If a company or government manages to emit below their appointed target, they can sell or roll over the remainder of the "unspent" quotas.
But if a company or government has run out of quotas, by emitting CO2 over their appointed limit, they can also pay a fine or purchase quotas from another party participating in the scheme.
Another option is voluntary carbon offsetting that operates outside the regulated carbon market.

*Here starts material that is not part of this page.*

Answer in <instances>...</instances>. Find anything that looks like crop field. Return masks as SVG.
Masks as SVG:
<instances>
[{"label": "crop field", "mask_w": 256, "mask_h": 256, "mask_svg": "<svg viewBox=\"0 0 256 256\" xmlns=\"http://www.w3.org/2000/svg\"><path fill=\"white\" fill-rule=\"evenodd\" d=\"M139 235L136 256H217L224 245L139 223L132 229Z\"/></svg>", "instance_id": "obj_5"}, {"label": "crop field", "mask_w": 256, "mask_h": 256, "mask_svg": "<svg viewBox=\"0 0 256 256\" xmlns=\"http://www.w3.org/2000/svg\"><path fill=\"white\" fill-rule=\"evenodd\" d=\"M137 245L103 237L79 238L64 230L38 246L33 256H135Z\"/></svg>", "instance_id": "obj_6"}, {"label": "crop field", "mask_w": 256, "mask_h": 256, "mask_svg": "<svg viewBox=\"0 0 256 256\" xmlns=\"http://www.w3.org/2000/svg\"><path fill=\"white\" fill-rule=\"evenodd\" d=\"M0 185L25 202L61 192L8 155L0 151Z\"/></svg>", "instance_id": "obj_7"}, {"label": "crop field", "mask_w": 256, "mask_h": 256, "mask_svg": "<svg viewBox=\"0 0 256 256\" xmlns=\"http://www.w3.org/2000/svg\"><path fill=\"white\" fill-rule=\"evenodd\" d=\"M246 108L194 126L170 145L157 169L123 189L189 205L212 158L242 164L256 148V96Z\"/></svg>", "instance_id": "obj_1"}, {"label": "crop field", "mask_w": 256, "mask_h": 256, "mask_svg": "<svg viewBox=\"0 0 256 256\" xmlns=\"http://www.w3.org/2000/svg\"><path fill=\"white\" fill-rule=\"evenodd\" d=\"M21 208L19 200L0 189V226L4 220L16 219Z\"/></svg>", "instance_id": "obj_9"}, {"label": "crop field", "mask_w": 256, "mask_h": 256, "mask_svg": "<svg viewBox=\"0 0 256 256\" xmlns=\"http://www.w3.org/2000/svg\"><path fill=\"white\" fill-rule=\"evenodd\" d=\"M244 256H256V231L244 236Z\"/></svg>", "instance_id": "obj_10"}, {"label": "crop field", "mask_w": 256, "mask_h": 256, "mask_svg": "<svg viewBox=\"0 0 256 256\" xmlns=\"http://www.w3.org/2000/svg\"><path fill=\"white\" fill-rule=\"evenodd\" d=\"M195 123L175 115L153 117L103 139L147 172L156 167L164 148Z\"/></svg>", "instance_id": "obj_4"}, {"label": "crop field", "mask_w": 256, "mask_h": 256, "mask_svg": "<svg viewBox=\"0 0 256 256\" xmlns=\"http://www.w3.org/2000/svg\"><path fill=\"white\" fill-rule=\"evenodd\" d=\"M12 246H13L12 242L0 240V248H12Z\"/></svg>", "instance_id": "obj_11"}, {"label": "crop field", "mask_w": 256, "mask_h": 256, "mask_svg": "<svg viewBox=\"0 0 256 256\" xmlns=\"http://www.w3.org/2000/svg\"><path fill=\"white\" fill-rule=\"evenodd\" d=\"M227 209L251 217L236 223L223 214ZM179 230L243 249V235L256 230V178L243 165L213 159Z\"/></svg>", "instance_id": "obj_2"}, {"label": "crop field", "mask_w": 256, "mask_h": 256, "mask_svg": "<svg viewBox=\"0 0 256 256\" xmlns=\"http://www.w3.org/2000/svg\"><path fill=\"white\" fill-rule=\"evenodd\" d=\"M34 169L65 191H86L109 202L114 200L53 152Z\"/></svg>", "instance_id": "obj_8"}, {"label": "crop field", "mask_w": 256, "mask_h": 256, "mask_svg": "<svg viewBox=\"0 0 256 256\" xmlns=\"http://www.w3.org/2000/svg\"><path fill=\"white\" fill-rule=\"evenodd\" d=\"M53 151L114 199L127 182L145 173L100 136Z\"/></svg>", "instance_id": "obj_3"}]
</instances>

This mechanism is used on a voluntary basis by organisations,
governments and individuals that want to support projects to account for their residual emissions.
Voluntary carbon offsets are contributions to projects - usually, through a third party - that are set to lower the world's greenhouse gas emissions.
Companies looking to go beyond reduction efforts can support emission reduction projects through partnering with organisations such as ClimateSeed, which offers a range of high-quality projects.
The more we reduce emissions and contribute to emission reduction projects, the better it is for the planet. Some companies even contribute to emission reduction projects greater than their level of emissions. This is called "negative carbon commitment", and inspires other companies to do more for the climate. An individual can also take part in this positive challenge. Individuals can measure their carbon footprint and purchase carbon offsets to balance part of their emissions.
How are you reducing and offsetting your personal carbon footprint?